China Daily | Updated: 2020-09-10 07:28

Pedestrians pass by a residential community developed by Evergrande in Huaian, Jiangsu province, in August. [Photo provided to China Daily]

According to media reports, Erdos, in the Inner Mongolian autonomous region, and some other new cities across the country, such as Chenggong New City in Yunnan province, Zhengdong New City in Zhengzhou, the capital of Henan province, and Jinyang New District in Guiyang, the capital of Guizhou province, which were once called "ghost cities" due to high real estate vacancy rates, are now prosperous cities.

A number of "new cities" were built following the 2008 subprime crisis to expand investment and domestic demand. However, with the gradual tightening of loose financial policies, the sales of residential buildings in these new cities declined drastically, resulting in high vacancy rate for some time.

The considerable rise in the occupancy rate of these new cities is a result of multiple factors, including the country's ever-rising urbanization and local governments' ability to build and improve infrastructure to attract people.

In a sense, these new cities are winners, having turned them from "ghost cities" to prosperous ones. However, the flow of population to new towns is a slow process.

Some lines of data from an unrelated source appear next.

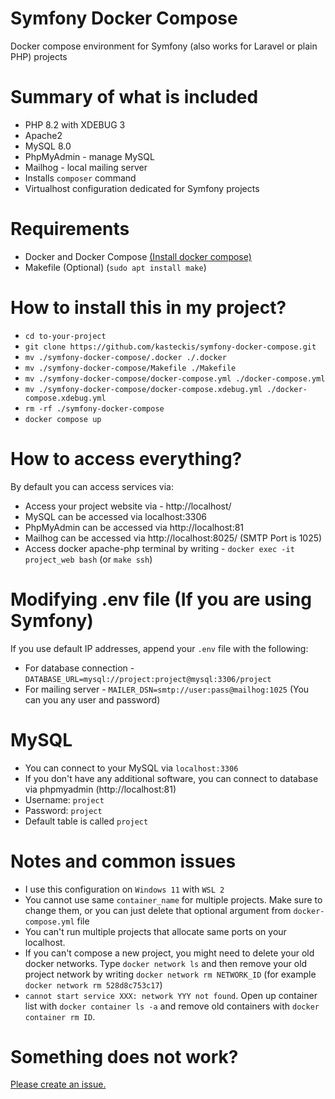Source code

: # Symfony Docker Compose
Docker compose environment for Symfony (also works for Laravel or plain PHP) projects

# Summary of what is included
* PHP 8.2 with XDEBUG 3
* Apache2
* MySQL 8.0
* PhpMyAdmin - manage MySQL
* Mailhog - local mailing server
* Installs `composer` command
* Virtualhost configuration dedicated for Symfony projects

# Requirements
* Docker and Docker Compose [(Install docker compose)](https://docs.docker.com/compose/install/)
* Makefile (Optional) (`sudo apt install make`)

# How to install this in my project?

* `cd to-your-project`
* `git clone https://github.com/kasteckis/symfony-docker-compose.git`
* `mv ./symfony-docker-compose/.docker ./.docker`
* `mv ./symfony-docker-compose/Makefile ./Makefile`
* `mv ./symfony-docker-compose/docker-compose.yml ./docker-compose.yml`
* `mv ./symfony-docker-compose/docker-compose.xdebug.yml ./docker-compose.xdebug.yml`
* `rm -rf ./symfony-docker-compose`
* `docker compose up`

# How to access everything?

By default you can access services via:
* Access your project website via - http://localhost/
* MySQL can be accessed via localhost:3306
* PhpMyAdmin can be accessed via http://localhost:81
* Mailhog can be accessed via http://localhost:8025/ (SMTP Port is 1025)
* Access docker apache-php terminal by writing - `docker exec -it project_web bash` (or `make ssh`)

# Modifying .env file (If you are using Symfony)

If you use default IP addresses, append your `.env` file with the following:

* For database connection -`DATABASE_URL=mysql://project:project@mysql:3306/project`
* For mailing server - `MAILER_DSN=smtp://user:pass@mailhog:1025` (You can you any user and password)

# MySQL

* You can connect to your MySQL via `localhost:3306`
* If you don't have any additional software, you can connect to database via phpmyadmin (http://localhost:81)
* Username: `project`
* Password: `project`
* Default table is called `project`

# Notes and common issues

* I use this configuration on `Windows 11` with `WSL 2`
* You cannot use same `container_name` for multiple projects. Make sure to change them, or you can just delete that optional argument from `docker-compose.yml` file
* You can't run multiple projects that allocate same ports on your localhost.
* If you can't compose a new project, you might need to delete your old docker networks. Type `docker network ls` and then remove your old project network by writing `docker network rm NETWORK_ID` (for example `docker network rm 528d8c753c17`)
* `cannot start service XXX: network YYY not found`. Open up container list with `docker container ls -a` and remove old containers with `docker container rm ID`.

# Something does not work?

[Please create an issue.](https://github.com/kasteckis/symfony-docker-compose/issues/new)

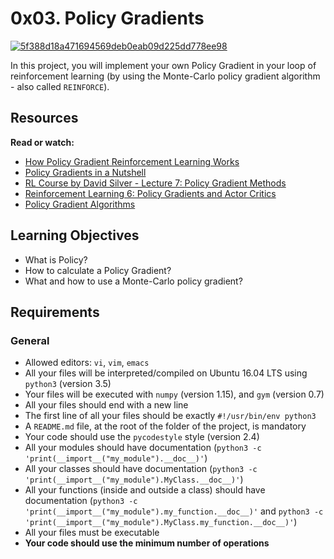 <h1 class="gap">0x03. Policy Gradients</h1>

<div class="gap" id="project-description">
  <p><a href="https://imgbb.com/"><img src="https://i.ibb.co/qyzTzcv/5f388d18a471694569deb0eab09d225dd778ee98.gif" alt="5f388d18a471694569deb0eab09d225dd778ee98" border="0"></a></p>

<p>In this project, you will implement your own Policy Gradient in your loop of reinforcement learning (by using the Monte-Carlo policy gradient algorithm - also called <code>REINFORCE</code>).</p>

<h2>Resources</h2>

<p><strong>Read or watch:</strong></p>

<ul>
<li><a href="/rltoken/hfQFTtnxkkdO7AjwJvJb6Q" title="How Policy Gradient Reinforcement Learning Works" target="_blank">How Policy Gradient Reinforcement Learning Works</a></li>
<li><a href="/rltoken/bM4ElarNtJMNI71i2bkPNw" title="Policy Gradients in a Nutshell" target="_blank">Policy Gradients in a Nutshell</a></li>
<li><a href="/rltoken/Ehf_ISuQx-hUUB21P4uMvQ" title="RL Course by David Silver - Lecture 7: Policy Gradient Methods" target="_blank">RL Course by David Silver - Lecture 7: Policy Gradient Methods</a></li>
<li><a href="/rltoken/wxP1EioedlosWi-op63zLA" title="Reinforcement Learning 6: Policy Gradients and Actor Critics" target="_blank">Reinforcement Learning 6: Policy Gradients and Actor Critics</a></li>
<li><a href="/rltoken/EiARIynXiIJXqw9P8o0jtg" title="Policy Gradient Algorithms" target="_blank">Policy Gradient Algorithms</a></li>
</ul>

<h2>Learning Objectives</h2>

<ul>
<li>What is Policy?</li>
<li>How to calculate a Policy Gradient?</li>
<li>What and how to use a Monte-Carlo policy gradient?</li>
</ul>

<h2>Requirements</h2>

<h3>General</h3>

<ul>
<li>Allowed editors: <code>vi</code>, <code>vim</code>, <code>emacs</code></li>
<li>All your files will be interpreted/compiled on Ubuntu 16.04 LTS using <code>python3</code> (version 3.5)</li>
<li>Your files will be executed with <code>numpy</code> (version 1.15), and <code>gym</code> (version 0.7)</li>
<li>All your files should end with a new line</li>
<li>The first line of all your files should be exactly <code>#!/usr/bin/env python3</code></li>
<li>A <code>README.md</code> file, at the root of the folder of the project, is mandatory</li>
<li>Your code should use the <code>pycodestyle</code> style (version 2.4)</li>
<li>All your modules should have documentation (<code>python3 -c 'print(__import__("my_module").__doc__)'</code>)</li>
<li>All your classes should have documentation (<code>python3 -c 'print(__import__("my_module").MyClass.__doc__)'</code>)</li>
<li>All your functions (inside and outside a class) should have documentation (<code>python3 -c 'print(__import__("my_module").my_function.__doc__)'</code> and <code>python3 -c 'print(__import__("my_module").MyClass.my_function.__doc__)'</code>)</li>
<li>All your files must be executable</li>
<li><strong>Your code should use the minimum number of operations</strong></li>
</ul>

</div>

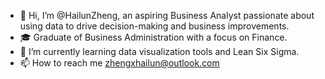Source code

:- 👋 Hi, I’m @HailunZheng, an aspiring Business Analyst passionate about using data to drive decision-making and business improvements.
- 🎓 Graduate of Business Administration with a focus on Finance.
- 🌱 I’m currently learning data visualization tools and Lean Six Sigma.
- 📫 How to reach me zhengxhailun@outlook.com

<!---
HailunZheng/HailunZheng is a ✨ special ✨ repository because its `README.md` (this file) appears on your GitHub profile.
You can click the Preview link to take a look at your changes.
--->
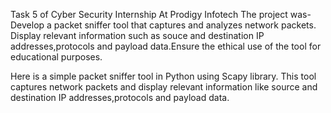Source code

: Task 5 of Cyber Security Internship At Prodigy Infotech
The project was- Develop a packet sniffer tool that captures and analyzes network packets. Display relevant information such as souce and destination IP addresses,protocols and payload data.Ensure the ethical use of the tool for educational purposes.

Here is a simple packet sniffer tool in Python using Scapy library. This tool captures network packets and display relevant information like source and destination IP addresses,protocols and payload data.
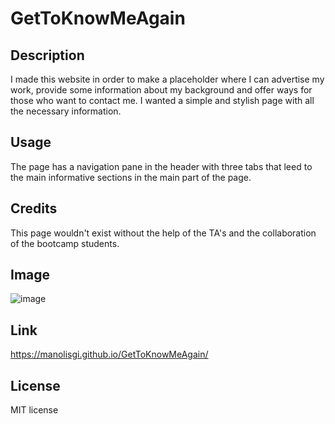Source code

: # GetToKnowMeAgain

## Description 

I made this website in order to make a placeholder where I can advertise my work, provide some information about my background and offer ways for those who want to contact me. I wanted a simple and stylish page with all the necessary information.


## Usage 

The page has a navigation pane in the header with three tabs that leed to the main informative sections in the main part of the page. 


## Credits

This page wouldn't exist without the help of the TA's and the collaboration of the bootcamp students.

## Image

![image](https://user-images.githubusercontent.com/114882721/207337301-8115c64a-8c9e-48dc-9135-4f2d6e74cac5.png)

## Link

https://manolisgi.github.io/GetToKnowMeAgain/

## License

MIT license
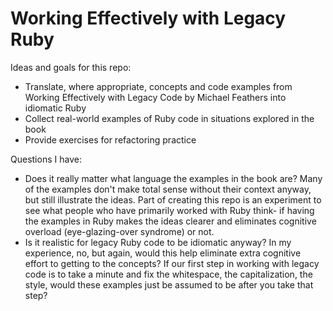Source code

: # Working Effectively with Legacy Ruby

Ideas and goals for this repo:

* Translate, where appropriate, concepts and code examples from Working Effectively with Legacy Code by Michael Feathers into idiomatic Ruby
* Collect real-world examples of Ruby code in situations explored in the book
* Provide exercises for refactoring practice

Questions I have:

* Does it really matter what language the examples in the book are? Many of the examples don't make total sense without their context anyway, but still illustrate the ideas. Part of creating this repo is an experiment to see what people who have primarily worked with Ruby think- if having the examples in Ruby makes the ideas clearer and eliminates cognitive overload (eye-glazing-over syndrome) or not.
* Is it realistic for legacy Ruby code to be idiomatic anyway? In my experience, no, but again, would this help eliminate extra cognitive effort to getting to the concepts? If our first step in working with legacy code is to take a minute and fix the whitespace, the capitalization, the style, would these examples just be assumed to be after you take that step?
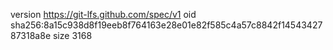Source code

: version https://git-lfs.github.com/spec/v1
oid sha256:8a15c938d8f19eeb8f764163e28e01e82f585c4a57c8842f1454342787318a8e
size 3168
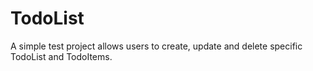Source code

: # TodoList

A simple test project allows users to create, update and delete specific TodoList and TodoItems.
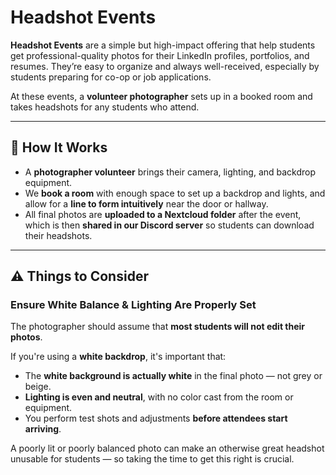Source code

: # Headshot Events

**Headshot Events** are a simple but high-impact offering that help students get professional-quality photos for their LinkedIn profiles, portfolios, and resumes. They’re easy to organize and always well-received, especially by students preparing for co-op or job applications.

At these events, a **volunteer photographer** sets up in a booked room and takes headshots for any students who attend.

---

## 🧩 How It Works

- A **photographer volunteer** brings their camera, lighting, and backdrop equipment.
- We **book a room** with enough space to set up a backdrop and lights, and allow for a **line to form intuitively** near the door or hallway.
- All final photos are **uploaded to a Nextcloud folder** after the event, which is then **shared in our Discord server** so students can download their headshots.

---

## ⚠️ Things to Consider

### Ensure White Balance & Lighting Are Properly Set

The photographer should assume that **most students will not edit their photos**.

If you're using a **white backdrop**, it's important that:

- The **white background is actually white** in the final photo — not grey or beige.
- **Lighting is even and neutral**, with no color cast from the room or equipment.
- You perform test shots and adjustments **before attendees start arriving**.

A poorly lit or poorly balanced photo can make an otherwise great headshot unusable for students — so taking the time to get this right is crucial.
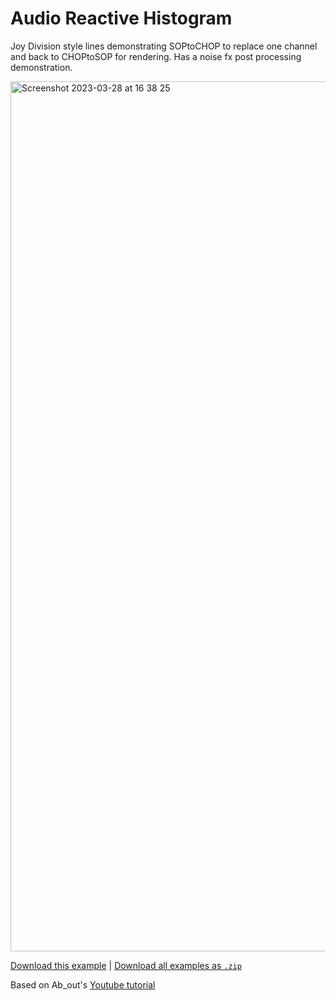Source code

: # Audio Reactive Histogram

Joy Division style lines demonstrating SOPtoCHOP to replace one channel and back to CHOPtoSOP for rendering. Has a noise fx post processing demonstration.

<img width="1392" alt="Screenshot 2023-03-28 at 16 38 25" src="https://user-images.githubusercontent.com/3166481/228291685-7f1a26e4-2f01-4c4d-9fd4-61084189f5d4.png">

[Download this example](https://github.com/XRRCA/CreativeCoding/raw/main/touchdesigner/audio-reactive-histogram/Audio%20Histogram.toe) | [Download all examples as `.zip`](https://github.com/XRRCA/CreativeCoding/archive/refs/heads/main.zip)

Based on Ab_out's [Youtube tutorial](https://www.youtube.com/watch?v=ua4zKWJg22g)
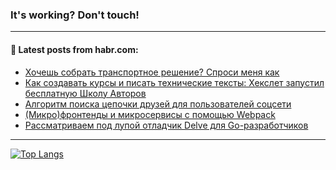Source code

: ### It's working? Don't touch!

---
<!--
#### 🛠️ Technical stack:

![C++](https://img.shields.io/badge/C++-informational?logo=c%2B%2B&style=flat&logoColor=white&color=9C033A)
![Java](https://img.shields.io/badge/Java-informational?logo=java&style=flat&logoColor=white&color=007396)
![Kotlin](https://img.shields.io/badge/Kotlin-informational?logo=Kotlin&style=flat&logoColor=white&color=0095D5)
![JS](https://img.shields.io/badge/JS-informational?logo=javaScript&style=flat&logoColor=black&color=F7Df1E) <br>
![HTML5](https://img.shields.io/badge/HTML5-informational?logo=html5&style=flat&logoColor=white&color=E34F26)
![CSS3](https://img.shields.io/badge/CSS3-informational?logo=css3&style=flat&logoColor=white&color=157286)
![Sass](https://img.shields.io/badge/Saas-informational?logo=sass&style=flat&logoColor=white&color=hotpink)
![PHP](https://img.shields.io/badge/PHP-informational?logo=php&style=flat&logoColor=white&color=777BB4) <br>
![WebPAck](https://img.shields.io/badge/WebPack-informational?logo=webPack&style=flat&logoColor=white&color=FF6F00)
![Bootstrap](https://img.shields.io/badge/Bootstrap-informational?logo=Bootstrap&style=flat&logoColor=white&color=7952B3)
![MySQL](https://img.shields.io/badge/MySQL-informational?logo=MySQL&style=flat&logoColor=white&color=00f) <br>
![NodeJS](https://img.shields.io/badge/NodeJS-informational?logo=node.js&style=flat&logoColor=white&color=43853D)
![Spring](https://img.shields.io/badge/Spring-informational?logo=Spring&style=flat&logoColor=white&color=0A9EDC)
![Angular](https://img.shields.io/badge/Vue-informational?logo=vue.js&style=flat&logoColor=white&color=red)
![Git](https://img.shields.io/badge/Git-informational?logo=git&style=flat&logoColor=white&color=darkorange)

___
-->

#### 💬 Latest posts from habr.com:

<!-- BLOG-POST-LIST:START -->
- [Хочешь собрать транспортное решение? Спроси меня как](https://habr.com/ru/post/699544/?utm_source=habrahabr&utm_medium=rss&utm_campaign=699544)
- [Как создавать курсы и писать технические тексты: Хекслет запустил бесплатную Школу Авторов](https://habr.com/ru/post/701384/?utm_source=habrahabr&utm_medium=rss&utm_campaign=701384)
- [Алгоритм поиска цепочки друзей для пользователей соцсети](https://habr.com/ru/post/701380/?utm_source=habrahabr&utm_medium=rss&utm_campaign=701380)
- [&lpar;Микро&rpar;фронтенды и микросервисы с помощью Webpack](https://habr.com/ru/post/701152/?utm_source=habrahabr&utm_medium=rss&utm_campaign=701152)
- [Рассматриваем под лупой отладчик Delve для Go-разработчиков](https://habr.com/ru/post/701198/?utm_source=habrahabr&utm_medium=rss&utm_campaign=701198)
<!-- BLOG-POST-LIST:END -->

---

[![Top Langs](https://github-readme-stats.vercel.app/api/top-langs/?username=zloylis&layout=compact&hide_border=true&theme=dracula)](https://github.com/zloylis)
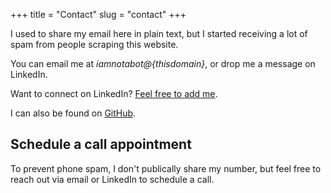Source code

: +++
title = "Contact"
slug = "contact"
+++

I used to share my email here in plain text, but I started receiving a lot of spam from people scraping this website.

You can email me at _iamnotabot@{thisdomain}_, or drop me a message on LinkedIn.

Want to connect on LinkedIn? [Feel free to add me](https://linkedin.com/in/lucianonooijen).

I can also be found on [GitHub](https://github.com/lucianonooijen/).

## Schedule a call appointment

To prevent phone spam, I don't publically share my number, but feel free to reach out via email or LinkedIn to schedule a call.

The development of China's urbanization is based on the city-countryside layout of the traditional agricultural era, which means regions with abundant agricultural resources usually have a high density of cities and towns. Cities develop rapidly in regions having advantageous resources. But in regions with relatively poor resources, the blind expansion of cities has brought them huge debt pressures.

Consequently, large cities can rely on their scale advantage and give full play to their multiple resource endowments, while small and medium-sized cities with shrinking scale need to tap into their unique endowments and give play to their comparative advantages to change their old development model.

In China, the different administrative grades of cities determine a city's ability to obtain resources. Therefore, many core cities with more advantages in services, resources, infrastructure and other public service investment witness continuous inflow of people. However, this has also led to a substantial increase in the operating cost of public affairs, people's cost of living, and the cost of labor in these cities, adding more pressures to their development.

In fact, different public infrastructure and public service capabilities between cities are the inevitable result of the different administrative grades among cities. The country should launch necessary reforms to reduce the distortions caused by these different administrative grades and encourage normal competition among cities. The competition should be between their governance capabilities.

China should make improving the governance capabilities of cities as the primary task, release their potential innovation and competitiveness by improving their governance level, eliminate the distortion of urban development caused by administrative grades, and promote better development of cities with innovation and the market force.